After 12 months of ongoing adjustments to existing plans and uncertainty about future plans, the outworking of COVID-19 has brought a weariness to the heart and soul. In God's kindness, with the vaccine rollout, it appears that for the remainder of 2021 we are entering a time of normality. Yet the strains of living through the pandemic linger.

What is noticeable are the numerous comments showing that weariness has also affected the normal patterns of Christian discipleship and ministry life. The constant adjustment to what can and cannot be done in church, even for the folk who enjoy change, has taken a toll. 

Clearly, the past year has been exceptional. But it has not fundamentally brought a new challenge for Christian life and discipleship. What has happened is that the pandemic has heightened and intensified something that always existed: weariness is an ever-present reality that can be experienced when living for Jesus. 

Enthusiasm can get us going, but inevitably effort is required to keep going in many aspects of the Christian life. The burst of enthusiasm will always meet the strains of time and circumstance. The good things that we know are good never simply develop a momentum that keeps everything moving forward. We all have the tendency to grow tired of doing the things that God says are good. 

The resolve at the start of each year to regularly read the Bible has enthusiasm and focus, but it erodes with time. Sometimes, it is the circumstances of life. Other times, it is just the slog of doing something that does not seem to be getting any apparent results.

The regular pattern of meeting with other Christians is an unambiguous good. But the accumulation of small and large matters that clamour for attention and focus means that sustaining the pattern requires constant attention and effort. 

I remember well the enthusiasm of starting a new church seeping slowly away with the sheer regularity of keeping it going. It is not as if you lose heart, but what you need to fall back on is effort. 

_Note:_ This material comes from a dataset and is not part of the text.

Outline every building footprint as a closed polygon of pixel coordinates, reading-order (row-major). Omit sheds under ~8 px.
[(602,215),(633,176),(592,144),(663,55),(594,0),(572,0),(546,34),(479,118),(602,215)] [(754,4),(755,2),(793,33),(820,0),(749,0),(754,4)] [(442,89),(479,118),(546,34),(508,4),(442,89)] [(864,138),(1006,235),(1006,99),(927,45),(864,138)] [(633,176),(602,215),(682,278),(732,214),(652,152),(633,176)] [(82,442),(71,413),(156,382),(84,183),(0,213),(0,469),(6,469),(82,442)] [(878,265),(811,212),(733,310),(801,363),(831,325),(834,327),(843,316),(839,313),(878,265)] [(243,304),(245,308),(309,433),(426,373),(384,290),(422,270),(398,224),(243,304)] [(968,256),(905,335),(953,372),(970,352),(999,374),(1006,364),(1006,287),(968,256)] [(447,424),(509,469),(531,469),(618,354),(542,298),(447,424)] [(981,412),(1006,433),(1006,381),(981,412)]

In God's wisdom, we are all fearfully and wonderfully made with different personalities. We all can view the same circumstances slightly differently. However, whether the glass seems half full or empty, inevitably Christian life and ministry needs effort to keep it going. 

The apostle Paul knew of the reality of weariness. In Galatians 6:9 he wrote, “Let us not become weary in doing good, for at the proper time we will reap a harvest if we do not give up”. 

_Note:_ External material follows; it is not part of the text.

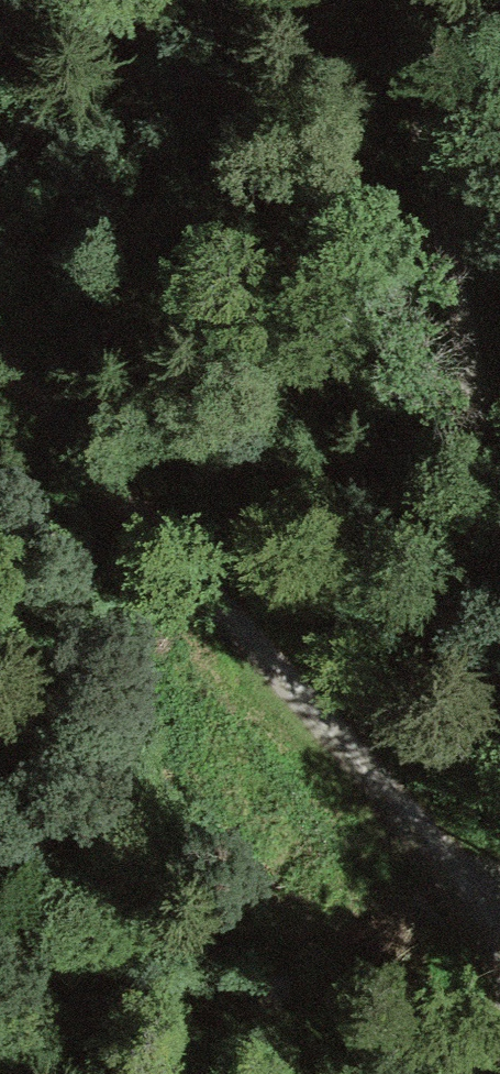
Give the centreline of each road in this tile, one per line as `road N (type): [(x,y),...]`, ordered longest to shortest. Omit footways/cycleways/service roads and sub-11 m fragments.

Paul was very much aware that there is temptation to give up because we have grown weary in doing the good that God desires. There is the general weariness of life that comes as a result of living in a fallen world, but the verse is speaking of the weariness of living faithfully as a Christian. 

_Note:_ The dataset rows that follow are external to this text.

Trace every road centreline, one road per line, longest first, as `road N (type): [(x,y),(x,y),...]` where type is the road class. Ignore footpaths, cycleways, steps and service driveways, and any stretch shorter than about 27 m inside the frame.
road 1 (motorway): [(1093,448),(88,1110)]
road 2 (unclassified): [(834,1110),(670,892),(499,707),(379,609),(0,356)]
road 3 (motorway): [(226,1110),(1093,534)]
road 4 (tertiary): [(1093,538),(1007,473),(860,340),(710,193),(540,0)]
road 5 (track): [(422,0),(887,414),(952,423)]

What we should note is the incentive Paul gives for not becoming weary in doing good. First, at the proper, God-given time, what is accomplished in not giving up will become apparent. You keep going not by sight but by faith.

Second, there is the promise of a reward. "We will reap a harvest" as a consequence of not giving up. God is gathering the faithful, ongoing efforts of all those doing good to ultimately reap a harvest far greater than we could imagine from our individual efforts.

The consequence of this understanding is profound. God is neither disconnected or disinterested in any of the God-directed good that we do. Nothing is too small or inconsequential for God. The Bible’s evidence is that God most commonly uses ordinary people faithfully engaged in the good he desires to accomplish his purposes. 

We can always come up with reasons why we cannot keep going in doing good. But the only way we fail is by giving up. There is always good we can do. The promise is that in not giving up, God will gather these innumerable, faithful, good efforts by ordinary Christians into a harvest that is staggering.

Given that promise, how do we each deal with the reality of feeling weary or despondent about doing good? We know the good that God desires. We know that we live the Christian life for others and not ourselves, but we don't feel like it. 

Don't give up! Take the step in faith towards the good that God desires. But pray as you go. "Father, I take this step, acknowledging that I could easily give up. Help me to be faithful as I do your good, changing my heart even as I step forward trusting in you."

Keep going in the good to which God calls you.

Bishop Peter Hayward is the Administrator of the Diocese.